[Written instruction A] Rewrite the entries as a JSON list of strings with one string per line, leaving out blank lines, and include only the lines from the first line of the entries through the line holding "road 2 (trunk): [(103,0),(382,511)]", inclusive.

[Excerpt]

I think that seems to be just about it. :)

Moving along seems to me to be still, in a sense - really, to be, and to open and allow being to infiltrate and have its way with everything...



What is 'that' or tad ? It is the authorship of the 5 fold act that the Supreme is always engaged in. What are these 5 things ?
sṛṣṭi - manifesting
sthiti - maintaining
saṁhāra - reabsorption
vilaya or concealment of His essential Universal nature
anugraha - divine grace which allows the Self to reveal itSelf to itSelf.

... In all the ways of "tad".

Necromancer
24 May 2013, 07:29 AM
I think the things to destroy are like a layer in a layered jello desert, and when the layer is destroyed, it is time to move on to the next one.
Namaste.

Has this got anything to do with the 5 Koshas being like the layers of an onion we must peel before it makes our eyes water?

Annamaya kosha – the physical self, or “food body”
Pranamaya kosha – the energy body, composed of Prana, or vital energy
Manomaya kosha – the mind, including both the thoughts and the five senses
Vijnanamaya kosha- the intellect and ego, the knowledge of our identity or “I-ness”
Anandamaya kosha – the bliss body, a reflection of the Atman, or true Self
The five koshas operate as one system, giving rise to the self and the multitude of ways we experience being human.

Aum Namah Shivaya

MarkMe
24 May 2013, 07:46 AM
Namaste.

Has this got anything to do with the 5 Koshas being like the layers of an onion we must peel before it makes our eyes water?

[Written instruction B] In the forum excerpt, how is the Annamaya kosha described?

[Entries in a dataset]
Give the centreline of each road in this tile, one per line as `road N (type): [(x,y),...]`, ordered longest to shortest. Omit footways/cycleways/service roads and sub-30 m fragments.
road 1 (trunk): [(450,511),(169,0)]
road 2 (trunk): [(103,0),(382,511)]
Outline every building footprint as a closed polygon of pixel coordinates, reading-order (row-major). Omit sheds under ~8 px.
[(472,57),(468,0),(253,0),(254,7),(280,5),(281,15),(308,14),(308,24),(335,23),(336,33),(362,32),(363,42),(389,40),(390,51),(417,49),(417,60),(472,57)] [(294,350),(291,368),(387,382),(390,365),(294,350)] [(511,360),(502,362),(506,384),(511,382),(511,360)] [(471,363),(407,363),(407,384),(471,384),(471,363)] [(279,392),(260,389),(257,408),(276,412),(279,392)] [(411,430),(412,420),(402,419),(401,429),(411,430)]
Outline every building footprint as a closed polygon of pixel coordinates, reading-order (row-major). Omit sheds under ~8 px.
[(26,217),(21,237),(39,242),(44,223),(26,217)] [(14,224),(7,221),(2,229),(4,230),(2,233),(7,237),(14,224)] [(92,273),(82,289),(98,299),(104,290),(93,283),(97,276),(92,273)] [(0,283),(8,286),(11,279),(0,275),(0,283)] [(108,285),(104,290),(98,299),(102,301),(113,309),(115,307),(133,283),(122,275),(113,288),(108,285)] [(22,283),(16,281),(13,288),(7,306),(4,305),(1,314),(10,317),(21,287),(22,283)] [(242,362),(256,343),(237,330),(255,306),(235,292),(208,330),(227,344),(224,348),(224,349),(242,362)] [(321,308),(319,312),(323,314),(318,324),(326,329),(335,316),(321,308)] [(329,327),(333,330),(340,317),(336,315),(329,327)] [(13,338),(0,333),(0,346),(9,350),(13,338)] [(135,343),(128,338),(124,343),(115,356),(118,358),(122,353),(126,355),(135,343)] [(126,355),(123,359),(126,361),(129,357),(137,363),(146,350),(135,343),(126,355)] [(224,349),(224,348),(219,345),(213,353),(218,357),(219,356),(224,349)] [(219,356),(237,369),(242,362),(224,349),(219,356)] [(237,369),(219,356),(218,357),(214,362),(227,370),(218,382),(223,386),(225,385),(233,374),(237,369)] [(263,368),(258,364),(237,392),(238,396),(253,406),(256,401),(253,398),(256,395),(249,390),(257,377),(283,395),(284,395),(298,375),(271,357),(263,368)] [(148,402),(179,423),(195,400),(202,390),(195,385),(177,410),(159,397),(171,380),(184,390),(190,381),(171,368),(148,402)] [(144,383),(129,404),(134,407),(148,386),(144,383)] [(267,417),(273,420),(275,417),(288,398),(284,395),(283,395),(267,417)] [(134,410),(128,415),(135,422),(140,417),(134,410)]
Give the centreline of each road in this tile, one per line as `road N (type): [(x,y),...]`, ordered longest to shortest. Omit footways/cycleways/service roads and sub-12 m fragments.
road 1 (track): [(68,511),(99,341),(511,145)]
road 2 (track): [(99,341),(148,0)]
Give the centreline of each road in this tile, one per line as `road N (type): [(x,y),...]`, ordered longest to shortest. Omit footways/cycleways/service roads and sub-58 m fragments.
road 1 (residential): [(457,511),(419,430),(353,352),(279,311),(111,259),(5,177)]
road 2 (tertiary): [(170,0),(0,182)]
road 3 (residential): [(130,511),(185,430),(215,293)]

[Correct output A]
[
  "Give the centreline of each road in this tile, one per line as `road N (type): [(x,y),...]`, ordered longest to shortest. Omit footways/cycleways/service roads and sub-30 m fragments.",
  "road 1 (trunk): [(450,511),(169,0)]",
  "road 2 (trunk): [(103,0),(382,511)]"
]

[Correct output B] The physical self, or "food body."